Complicated is a word for Tori Amos; she might even use it to describe herself. Her sixth recording, the double disc To Venus and Back, testifies to just how wide and deep her river runs. The two CDs — Venus Orbiting, an unplanned studio effort that Amos recorded suddenly this summer, and Venus Live, Still Orbiting, a set of thirteen live songs from her recent world tour — are not exactly opposites, but they are far from twins. Venus Orbiting is Amos at her most surreal, dreaming of her past, her pain and her desires in supersaturated musical and lyrical color. The CD's first words, trademark Amos phantasma — "Father, I killed my monkey/I let it out to taste the sweet of spring" — function as its mission statement: Autobiographical as ever, Amos aims to simultaneously uncover her inner history and cloak it in the wildest symbols she can find. Venus' music is equally ornate, flush with technology: mystery-ridden keyboardscapes and sample-and-loop witchery. Amos' stock in trade, her voice and piano, are often mere bit players on Venus. But just when it seems Amos has given herself over to the seductions of electronics, she pulls out a heart stopper: "Josephine," a stunning, regret-strewn Cowboy Junkies-sounding quickie that's just Amos, a drum, a bass and her ivories.

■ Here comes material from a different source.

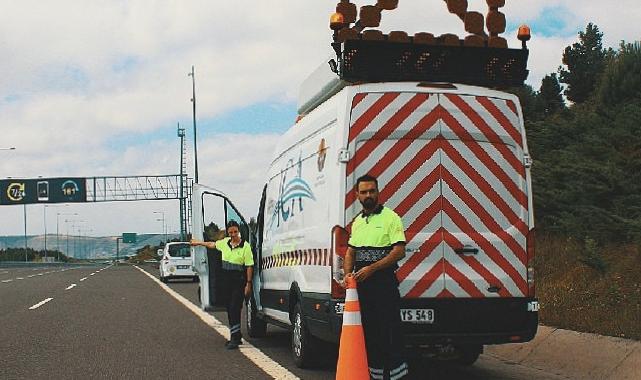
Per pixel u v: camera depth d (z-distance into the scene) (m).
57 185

Perhaps for balance, or simply for the sake of completeness, Venus Live, Still Orbiting spotlights Amos' more acoustic material, most of it performed with her crackerjack touring band. It's Amos' first live recording, long overdue, and it works equally well as a greatest-hits collection. Crowd faves like "Cornflake Girl," "Waitress" and "Cooling" — which has never before surfaced on an album — make showstopping appearances. With To Venus and Back, Amos pays herself the ultimate compliment: She's good and complicated.